AFLP has been employed for differentiation of important bacterial species, because this technique can identify disperse mutations in genomic, with the same sensitivity of RAPD or PFGE [35]. AFLP with a single enzyme applied on these 50 strains, grouped them in 20 profiles (Figure 1) with a discriminatory index of 0.68. Geornaras et al. (2001) employed conventional AFLP in a study with 50 E. coli isolates from broilers carcass, obtaining a higher discriminatory index. However, they observed an excessive division, with 41 distinct patterns and lower similarity, thus suggesting the absence of clonal relation between carcass and fecal strains [36].

Dendogram analysis (Figure 1) shows that most of the strains (56%) were located in profile A, characterized by the concentration of serogroup O6. The other 22 strains were grouped in 19 profiles, with 100% of maximum (C-Q profile), and 38% of minimum (T profile) similarity.

Ewers et al. (2004) employed PFGE for the analysis of 150 APEC strains and reported great difficulty in associating the serogroup and the profiles obtained with virulence genes distribution [28]. Similarly, in this study, it was not possible to establish a correlation between AFLP profiles, genetic patterns, organs of isolation, and strain origin. However, the association between the AFLP profile and serogroup was noteworthy.

To the A profile, 90.3% of serogroup O6 strains were allocated. The C profile grouped two strains of serogroup O88. Serogroup O78 was allocated to D and E profiles, with 80% similarity, while two O2 isolates with the same origin and genotypic pattern were grouped in M profiles, with 96% similarity.
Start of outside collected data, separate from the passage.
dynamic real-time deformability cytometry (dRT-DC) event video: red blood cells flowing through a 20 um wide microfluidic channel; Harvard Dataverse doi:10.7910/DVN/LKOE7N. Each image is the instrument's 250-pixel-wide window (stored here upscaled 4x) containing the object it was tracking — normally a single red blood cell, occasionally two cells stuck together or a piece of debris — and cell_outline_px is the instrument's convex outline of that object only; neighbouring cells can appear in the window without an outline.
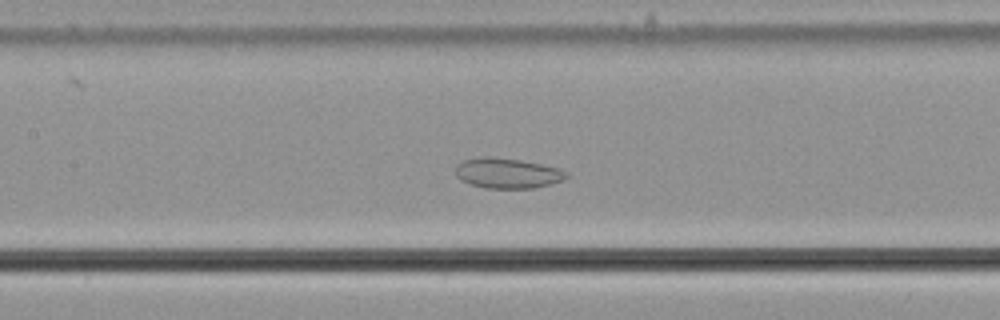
{"species": "common noctule bat (a hibernating species)", "species_latin": "Nyctalus noctula", "temperature_condition": "cold", "stored_images_in_passage": 56, "camera_frame_rate_fps": 3000, "um_per_image_px": 0.085, "animal": {"sex": "male", "body_mass_g": 21.5, "forearm_length_mm": 52.0}, "frame": {"image": 1, "passage_image": 26, "time_ms": 8.333, "image_size_px": [1000, 320], "cell_outline_px": [[568, 176], [564, 180], [532, 188], [484, 188], [460, 180], [456, 176], [456, 164], [464, 160], [480, 156], [492, 156], [520, 160], [560, 168], [568, 172]], "centroid_in_image_um": [43.11, 14.71], "position_along_channel_um": 164.3, "area_um2": 19.59}}
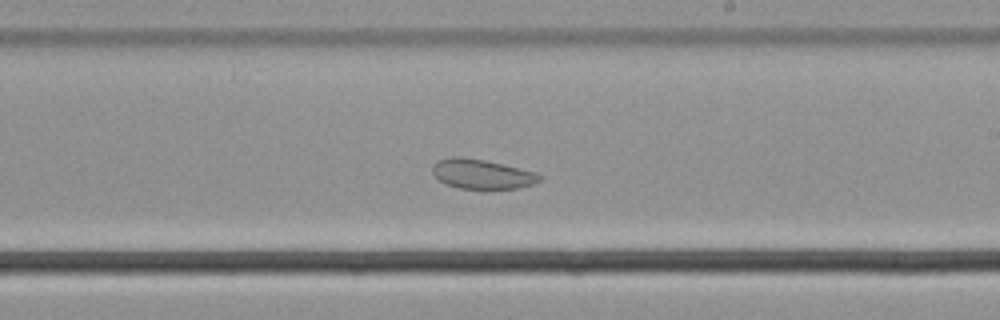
{"frame": {"image": 2, "passage_image": 33, "time_ms": 10.667, "image_size_px": [1000, 320], "cell_outline_px": [[544, 176], [540, 180], [532, 184], [520, 188], [460, 188], [444, 184], [432, 172], [432, 168], [436, 160], [452, 156], [456, 156], [484, 160], [536, 172]], "centroid_in_image_um": [40.95, 14.79], "position_along_channel_um": 248.0, "area_um2": 18.32}}
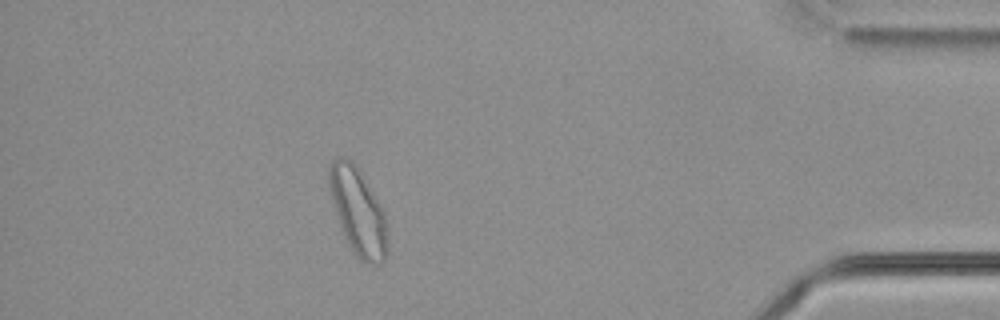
{"frame": {"image": 3, "passage_image": 50, "time_ms": 16.333, "image_size_px": [1000, 320], "cell_outline_px": [[388, 252], [384, 260], [380, 264], [368, 264], [360, 260], [356, 256], [348, 244], [344, 236], [336, 212], [328, 184], [328, 168], [332, 156], [340, 156], [352, 160], [356, 164], [384, 212]], "centroid_in_image_um": [30.41, 17.95], "position_along_channel_um": 404.8, "area_um2": 29.42}, "authors_computed_cell_mechanics": {"area_um2": 26.3857, "velocity_mm_per_s": 3.6049, "shape_relaxation_time_tau1_ms": null, "shape_relaxation_time_tau2_ms": 3.1705, "deformation_change_tau1": null, "deformation_change_tau2": 0.0703}}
Serogroup O143 strains were allocated to the Q and R profiles, with 94% similarity.

There is a consensus in the literature as to the existence of limited APEC clones [25, 34, 37]. However, this study evidences a high level of heterogeneity among these strains. In conclusion, the data presented suggest the zoonotic potential of avian E. coli sfa+ APEC. The existence of these strains in Brazilian poultry farms must be investigated by epidemiological surveys, with particular attention to the geographical distribution of serogroup O6 in recent isolates (2002 to 2011).